---------- INPUT RECORDS ----------

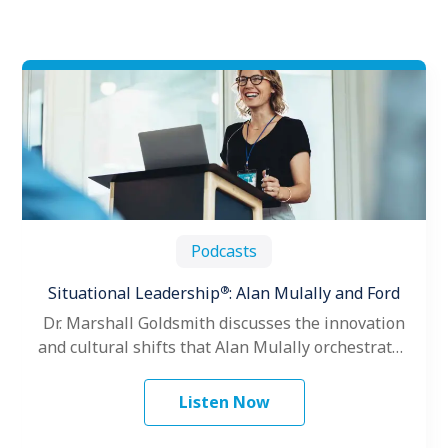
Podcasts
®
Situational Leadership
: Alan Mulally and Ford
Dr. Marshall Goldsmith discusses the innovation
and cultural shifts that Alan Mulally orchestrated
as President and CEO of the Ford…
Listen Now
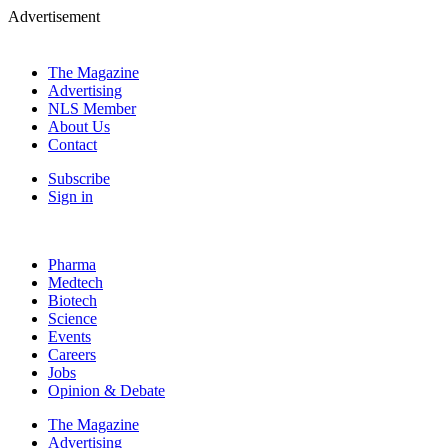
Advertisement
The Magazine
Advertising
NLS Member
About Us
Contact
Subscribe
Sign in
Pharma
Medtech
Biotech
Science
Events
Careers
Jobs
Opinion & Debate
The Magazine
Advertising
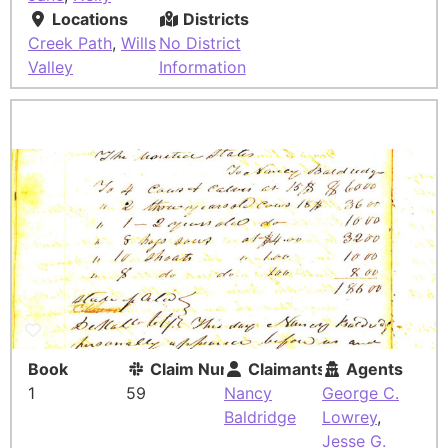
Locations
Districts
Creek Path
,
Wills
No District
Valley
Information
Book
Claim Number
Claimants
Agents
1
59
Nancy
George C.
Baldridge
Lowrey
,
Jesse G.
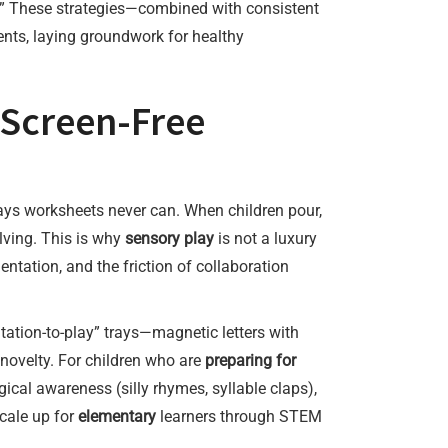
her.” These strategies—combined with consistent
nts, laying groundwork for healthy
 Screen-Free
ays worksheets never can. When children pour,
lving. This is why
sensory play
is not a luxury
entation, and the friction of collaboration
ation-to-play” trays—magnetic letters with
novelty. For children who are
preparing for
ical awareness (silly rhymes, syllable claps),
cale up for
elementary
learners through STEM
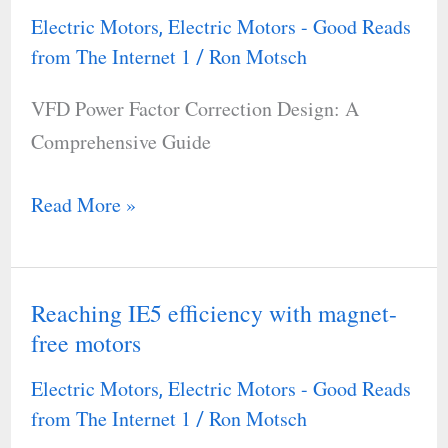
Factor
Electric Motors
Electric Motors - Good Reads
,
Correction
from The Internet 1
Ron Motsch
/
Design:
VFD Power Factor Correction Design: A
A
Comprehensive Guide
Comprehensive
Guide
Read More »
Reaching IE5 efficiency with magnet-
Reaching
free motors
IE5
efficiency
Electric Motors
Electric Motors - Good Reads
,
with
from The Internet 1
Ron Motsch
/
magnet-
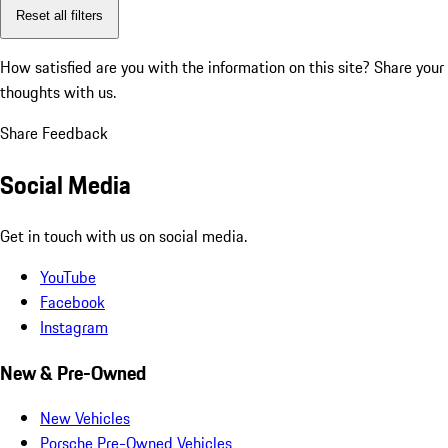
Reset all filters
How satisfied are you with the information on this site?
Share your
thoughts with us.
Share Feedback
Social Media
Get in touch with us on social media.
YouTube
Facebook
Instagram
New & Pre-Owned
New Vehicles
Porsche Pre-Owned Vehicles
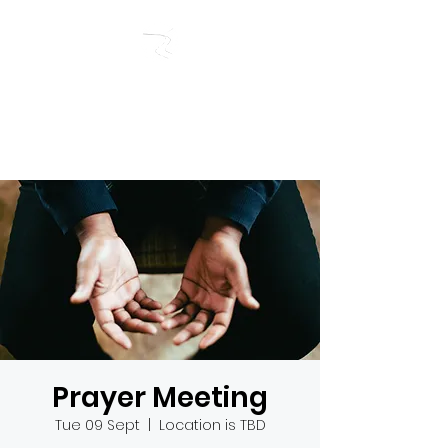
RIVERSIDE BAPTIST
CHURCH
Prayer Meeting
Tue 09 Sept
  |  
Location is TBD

----------

* YOUR TASK *
Copy out every entry above, character for character, excluding pictures.

* SOLUTION *
Podcasts
®
Situational Leadership
: Alan Mulally and Ford
Dr. Marshall Goldsmith discusses the innovation
and cultural shifts that Alan Mulally orchestrated
as President and CEO of the Ford…
Listen Now
Advertisement
The Magazine
Advertising
NLS Member
About Us
Contact
Subscribe
Sign in
Pharma
Medtech
Biotech
Science
Events
Careers
Jobs
Opinion & Debate
The Magazine
Advertising
Locations
Districts
Creek Path
,
Wills
No District
Valley
Information
Book
Claim Number
Claimants
Agents
1
59
Nancy
George C.
Baldridge
Lowrey
,
Jesse G.
her.” These strategies—combined with consistent
nts, laying groundwork for healthy
 Screen-Free
ays worksheets never can. When children pour,
lving. This is why
sensory play
is not a luxury
entation, and the friction of collaboration
ation-to-play” trays—magnetic letters with
novelty. For children who are
preparing for
ical awareness (silly rhymes, syllable claps),
cale up for
elementary
learners through STEM
Factor
Electric Motors
Electric Motors - Good Reads
,
Correction
from The Internet 1
Ron Motsch
/
Design:
VFD Power Factor Correction Design: A
A
Comprehensive Guide
Comprehensive
Guide
Read More »
Reaching IE5 efficiency with magnet-
Reaching
free motors
IE5
efficiency
Electric Motors
Electric Motors - Good Reads
,
with
from The Internet 1
Ron Motsch
/
magnet-
Reset all filters
How satisfied are you with the information on this site?
Share your
thoughts with us.
Share Feedback
Social Media
Get in touch with us on social media.
YouTube
Facebook
Instagram
New & Pre-Owned
New Vehicles
Porsche Pre-Owned Vehicles
RIVERSIDE BAPTIST
CHURCH
Prayer Meeting
Tue 09 Sept
  |  
Location is TBD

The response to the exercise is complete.